• Exercise instructions
In the court judgment below, what is the appeal's case number?

• Document extract
[Start of Attachment]

Mea Limites & Nitron Group Limited v Multiship International Ltd [2021] KEHC 7317 (KLR) | Breach Of Contract | Esheria

Mea Limites & Nitron Group Limited v Multiship International Ltd [2021] KEHC 7317 (KLR)

Full Case Text

REPUBLIC OF KENYA

IN THE HIGH COURT OF KENYA

AT MOMBASA

CIVIL APPEAL NO.202 OF 2018

MEA LIMITES......................................................................................1ST APPELLANT

NITRON GROUP LIMITED............................................................. 2ND APPELLANT

VERSUS

MULTISHIP INTERNATIONAL  LTD.................................................RESPONDENT

(Being an Appeal from the Judgment and Decree of Hon. J. M. NANG’EA,

Chief Magistrate deliveredon 10th September, 2018 in Mombasa

CMCC No.523 of 2017)

JUDGMENT

1. The Respondent MULTISHIP INTERNATIONAL  LTD vide a Plaintdated 30th March, 2017 filed a suit being Mombasa Chief Magistrates’ Civil Case No.523 of 2017, wherein it sought for orders that:-

a) A declaration that the 1st and 2nd Appellants refusal to pay it outstanding balance of USD39,498. 50 as well as Kshs.57,156. 00 is in breach of its bagging contract between it and the 1st Appellant.

[End of Attachment]

• Extracted entries
[Start of Attachment]

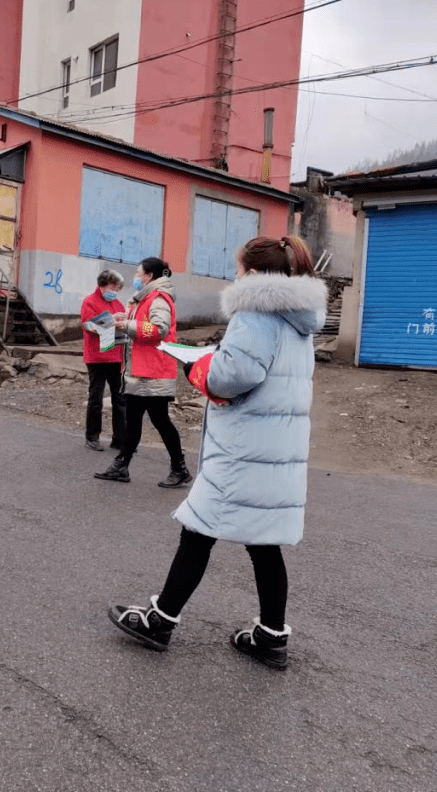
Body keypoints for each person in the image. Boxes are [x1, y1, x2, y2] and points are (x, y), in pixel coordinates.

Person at [107, 236, 327, 670]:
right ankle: (270, 635)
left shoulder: (256, 312)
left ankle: (160, 621)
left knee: (199, 528)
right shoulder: (299, 319)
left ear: (255, 273)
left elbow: (234, 376)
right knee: (263, 540)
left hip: (244, 447)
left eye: (239, 267)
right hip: (274, 447)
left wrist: (200, 366)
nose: (236, 275)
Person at [94, 256, 190, 488]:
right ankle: (121, 466)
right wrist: (122, 320)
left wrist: (127, 325)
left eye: (138, 273)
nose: (135, 277)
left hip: (154, 372)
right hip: (141, 372)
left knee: (160, 421)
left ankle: (179, 468)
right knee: (133, 420)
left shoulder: (158, 298)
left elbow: (159, 329)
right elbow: (141, 328)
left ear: (148, 276)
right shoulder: (143, 299)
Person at [81, 269, 127, 451]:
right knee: (96, 399)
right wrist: (111, 320)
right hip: (96, 357)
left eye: (117, 288)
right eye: (113, 286)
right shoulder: (89, 302)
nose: (115, 290)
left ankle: (119, 438)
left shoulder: (118, 304)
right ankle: (92, 437)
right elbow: (88, 326)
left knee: (120, 399)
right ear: (102, 285)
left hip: (115, 356)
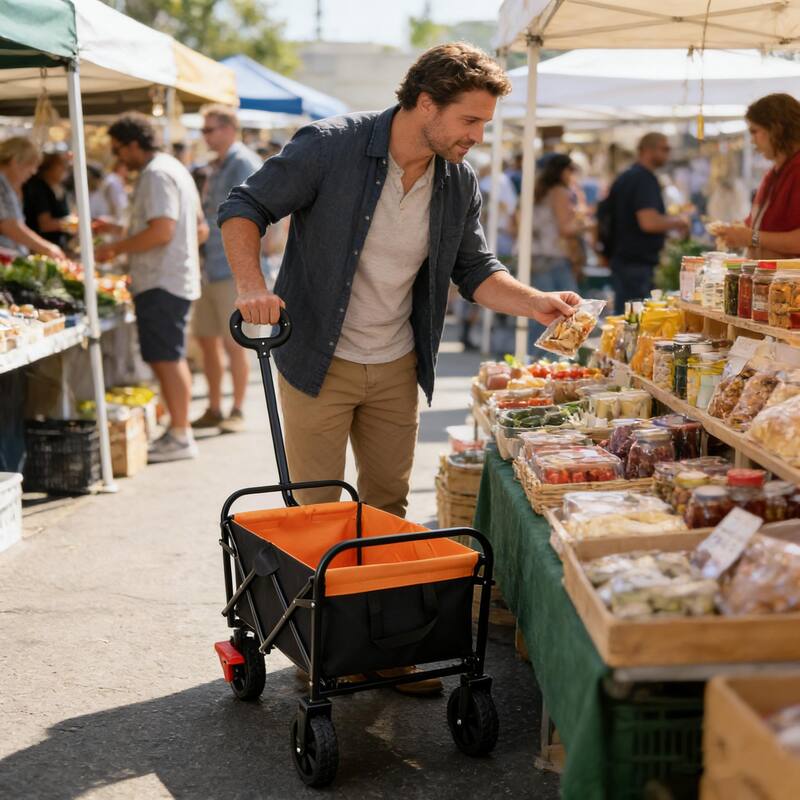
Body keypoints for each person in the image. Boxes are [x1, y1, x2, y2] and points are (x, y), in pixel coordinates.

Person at [218, 43, 582, 691]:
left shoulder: (457, 181)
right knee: (316, 511)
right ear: (424, 103)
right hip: (316, 359)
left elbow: (475, 270)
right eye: (470, 121)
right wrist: (251, 286)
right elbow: (243, 206)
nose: (477, 137)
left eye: (484, 125)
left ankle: (383, 649)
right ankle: (324, 651)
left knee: (387, 510)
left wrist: (540, 305)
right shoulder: (329, 146)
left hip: (396, 362)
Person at [94, 113, 208, 463]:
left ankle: (180, 434)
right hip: (168, 277)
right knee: (167, 357)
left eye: (118, 150)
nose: (118, 159)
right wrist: (119, 231)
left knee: (167, 358)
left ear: (132, 144)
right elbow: (197, 228)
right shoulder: (171, 168)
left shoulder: (157, 173)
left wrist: (115, 248)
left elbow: (161, 231)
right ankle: (178, 430)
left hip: (162, 280)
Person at [191, 106, 263, 433]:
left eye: (210, 130)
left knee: (235, 343)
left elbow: (251, 216)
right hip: (210, 266)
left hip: (231, 268)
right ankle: (215, 407)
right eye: (204, 131)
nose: (205, 136)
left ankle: (236, 409)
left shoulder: (242, 162)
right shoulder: (219, 163)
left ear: (229, 129)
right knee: (208, 341)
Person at [602, 132, 689, 312]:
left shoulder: (627, 176)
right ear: (648, 150)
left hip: (625, 259)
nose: (668, 154)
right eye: (664, 149)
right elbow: (648, 222)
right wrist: (678, 222)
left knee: (626, 316)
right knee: (634, 318)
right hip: (635, 263)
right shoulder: (643, 179)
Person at [715, 93, 800, 258]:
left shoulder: (797, 170)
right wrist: (739, 229)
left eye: (755, 132)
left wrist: (750, 237)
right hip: (768, 278)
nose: (753, 141)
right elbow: (766, 223)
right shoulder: (775, 172)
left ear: (777, 128)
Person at [527, 153, 586, 351]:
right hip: (553, 256)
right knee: (568, 312)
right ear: (563, 171)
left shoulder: (537, 190)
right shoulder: (559, 191)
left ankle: (532, 362)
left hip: (535, 255)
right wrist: (584, 223)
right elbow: (565, 228)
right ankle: (553, 363)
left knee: (540, 316)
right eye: (571, 170)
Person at [0, 137, 63, 259]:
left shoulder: (8, 186)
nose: (33, 171)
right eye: (31, 164)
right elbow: (9, 225)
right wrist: (47, 248)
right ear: (15, 161)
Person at [23, 151, 71, 251]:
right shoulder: (38, 188)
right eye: (60, 165)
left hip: (56, 245)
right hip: (41, 246)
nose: (65, 168)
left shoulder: (60, 188)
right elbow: (45, 224)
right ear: (49, 167)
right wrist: (71, 223)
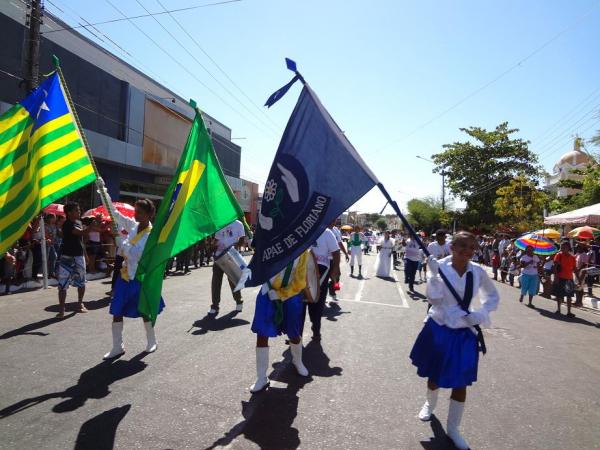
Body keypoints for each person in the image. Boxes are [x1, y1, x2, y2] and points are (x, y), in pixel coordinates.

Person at [410, 231, 499, 450]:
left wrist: (479, 314)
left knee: (461, 381)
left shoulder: (477, 272)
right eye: (463, 247)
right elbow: (434, 299)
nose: (468, 252)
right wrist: (433, 276)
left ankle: (453, 429)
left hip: (463, 329)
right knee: (435, 375)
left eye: (472, 248)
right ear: (452, 247)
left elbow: (492, 296)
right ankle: (429, 405)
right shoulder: (439, 266)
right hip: (439, 326)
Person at [103, 197, 163, 359]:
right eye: (135, 211)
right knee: (117, 310)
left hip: (140, 277)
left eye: (140, 213)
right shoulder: (134, 226)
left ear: (150, 215)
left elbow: (136, 255)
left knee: (144, 310)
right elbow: (116, 215)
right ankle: (117, 346)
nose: (136, 215)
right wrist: (104, 193)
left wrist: (119, 242)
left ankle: (152, 340)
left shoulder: (151, 235)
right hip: (125, 277)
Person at [250, 251, 312, 393]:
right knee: (262, 333)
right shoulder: (269, 244)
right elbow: (258, 266)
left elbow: (300, 281)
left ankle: (298, 361)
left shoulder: (303, 250)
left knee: (294, 333)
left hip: (291, 294)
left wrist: (280, 294)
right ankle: (261, 377)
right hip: (267, 292)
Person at [57, 202, 91, 318]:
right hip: (66, 256)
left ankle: (80, 303)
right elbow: (80, 233)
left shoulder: (79, 222)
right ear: (69, 213)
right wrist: (91, 226)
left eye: (79, 210)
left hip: (79, 255)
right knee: (63, 284)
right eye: (77, 210)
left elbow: (81, 239)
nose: (79, 211)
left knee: (81, 281)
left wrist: (85, 254)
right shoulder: (67, 224)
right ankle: (62, 309)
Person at [307, 228, 341, 341]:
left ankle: (316, 330)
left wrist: (335, 269)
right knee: (300, 302)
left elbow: (336, 252)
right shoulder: (303, 229)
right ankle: (296, 334)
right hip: (302, 268)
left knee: (317, 301)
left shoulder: (327, 233)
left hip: (321, 270)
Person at [209, 219, 246, 315]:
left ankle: (239, 300)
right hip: (219, 257)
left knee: (233, 280)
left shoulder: (238, 224)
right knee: (216, 281)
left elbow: (242, 240)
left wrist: (235, 246)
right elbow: (217, 239)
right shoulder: (220, 223)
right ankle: (215, 306)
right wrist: (212, 245)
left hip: (231, 256)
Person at [553, 241, 576, 317]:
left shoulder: (572, 257)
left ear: (568, 248)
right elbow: (555, 267)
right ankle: (558, 310)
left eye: (564, 247)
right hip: (560, 277)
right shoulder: (558, 255)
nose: (562, 248)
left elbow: (574, 269)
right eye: (561, 247)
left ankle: (569, 312)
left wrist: (579, 279)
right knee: (559, 295)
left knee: (569, 296)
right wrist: (556, 277)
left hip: (569, 278)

[End of Attachment]

• Completed task
Civil Appeal No. 202 of 2018.